MULTAN: A proposal was sent to the Punjab Archaeology Department for conservation and restoration of the Nawab Muzaffar Khan Saddozai Palace, still standing tall but decaying inside the historical fortification wall of Shujabad.
Under the proposed plan, the missing wooden roof of the palace would be restored, underpinning of decaying walls with original size bricks, application of kankar lime/glazed lime plaster, restoration of fresco and brick imitation work, wooden door and windows, wooden shed (chajja), brick flooring, boundary wall, plinth protection, electrification, development of surrounding area, and a history indication board.
The cost of the project has been assessed at around Rs25 million and it would be completed within two years, provided it is finally approved by the provincial government.
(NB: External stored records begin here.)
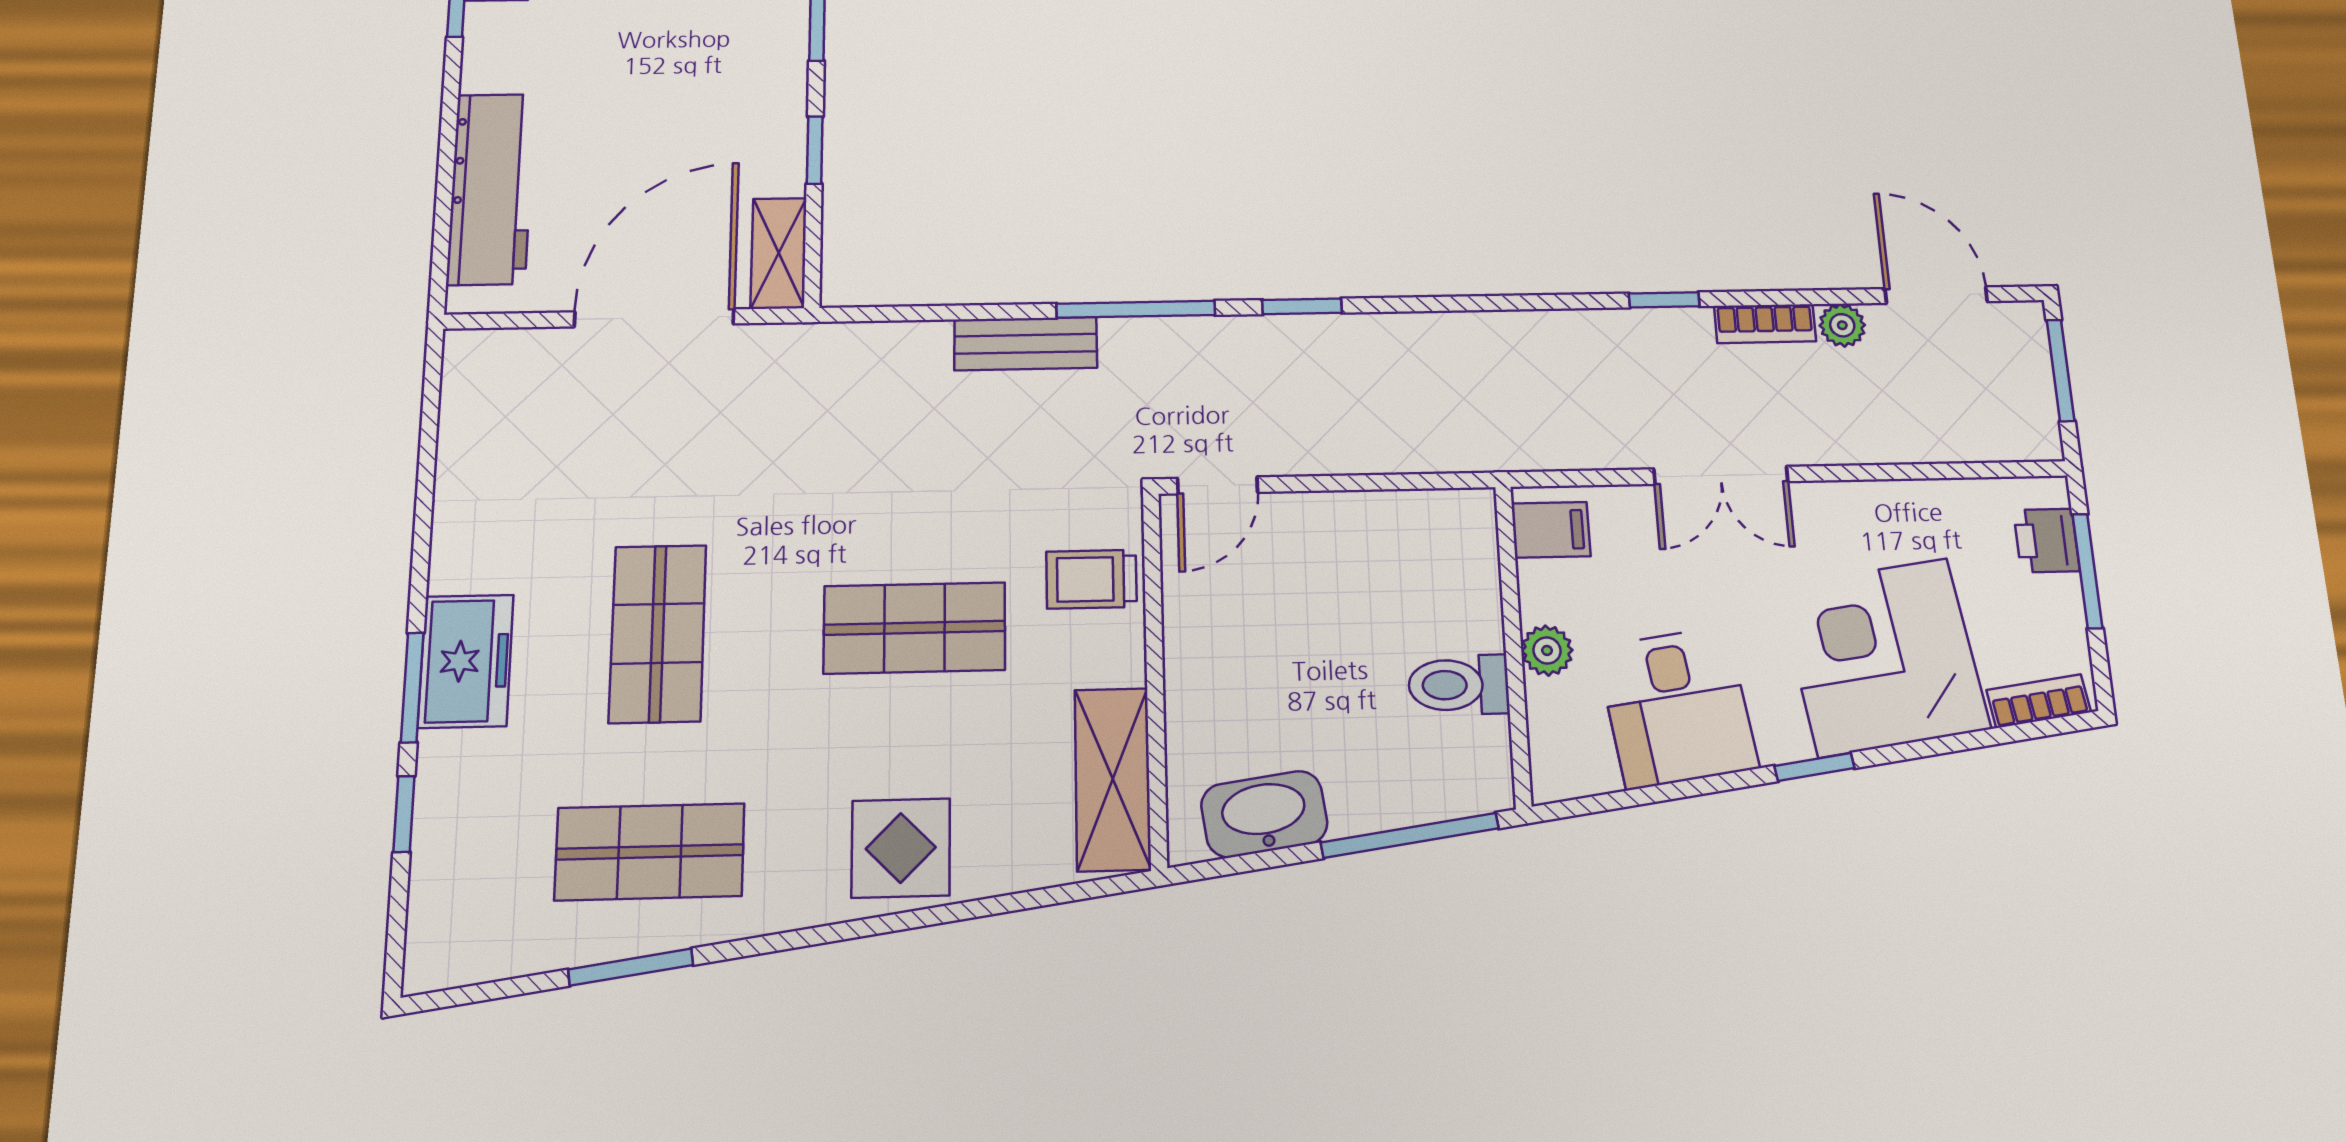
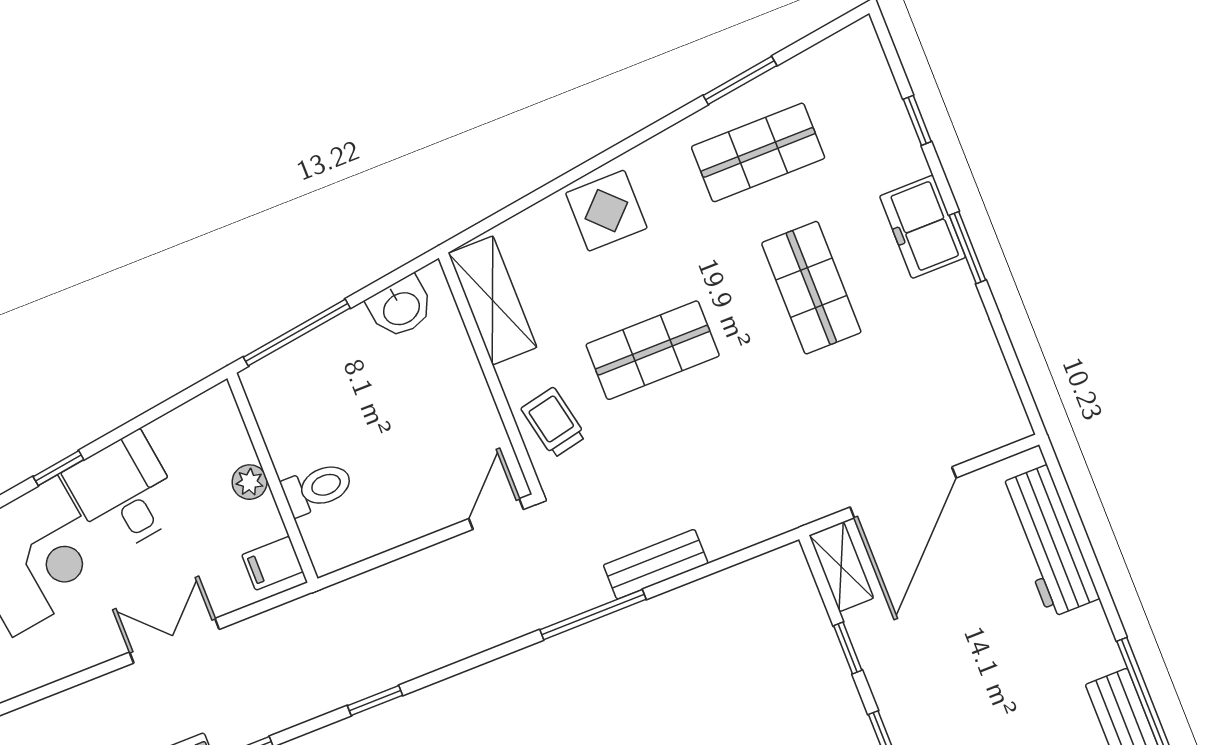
window: (1302, 306) -> (375, 700), moved
trolley: (1091, 579) -> (554, 423), turned -102
toilet: (1459, 685) -> (317, 488), moved
window: (412, 687) -> (967, 248), moved
desk: (1677, 707) -> (124, 493), moved
washbasin: (1264, 814) -> (401, 307), width x0.72

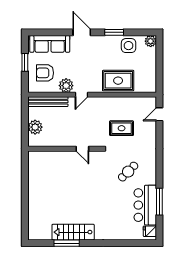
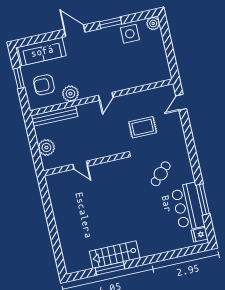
rug: (118, 81) -> (127, 75), removed
door: (81, 95) -> (106, 96), moved
door: (82, 149) -> (80, 165), moved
The Shujabad fortification wall was built by Nawab Muzaffar Khan’s father Nawab Shuja Khan and it was conserved and restored by the Punjab Archaeology Department eight years ago. However, around 80 per cent of the work was completed but some of the portions were left unattended mainly due to encroachments.
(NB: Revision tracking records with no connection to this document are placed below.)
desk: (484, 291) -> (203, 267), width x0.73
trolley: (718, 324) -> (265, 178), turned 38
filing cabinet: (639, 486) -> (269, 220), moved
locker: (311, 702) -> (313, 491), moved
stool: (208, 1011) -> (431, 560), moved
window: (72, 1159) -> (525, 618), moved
A noted expert and historian, Ahmad Nabi Khan, has discovered ‘Zubdat al-Akhbar’, a treatise on the Saddozai rulers of Multan written in Persian by Munshi Sher Muhammad Nadir, an official of Nawab Sarfraz Khan’s era.
The manuscript, now in the collection of the Research Society of Pakistan, is a copy prepared after 1870 from the original text written in 1832. Its authenticity and relevance though are unquestioned, the report says.
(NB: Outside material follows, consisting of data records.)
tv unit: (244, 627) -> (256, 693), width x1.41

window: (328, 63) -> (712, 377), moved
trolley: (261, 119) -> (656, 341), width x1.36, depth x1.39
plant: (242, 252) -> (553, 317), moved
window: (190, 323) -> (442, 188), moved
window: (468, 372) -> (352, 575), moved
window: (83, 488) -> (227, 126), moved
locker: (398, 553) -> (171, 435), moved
Khan traced the lineage of the Saddozais over a span of 250 years from their feudal service to the Safavid kings of Persia for whom they guarded the highways running from Herat to Kandahar, through 1652 when the first Saddozai, Shah Hussain, migrated to Multan and was received in the state by Prince (later emperor) Aurangzeb.
The archaeology officials say they studied the monument before proposing its inclusion in the ADP 2018-19.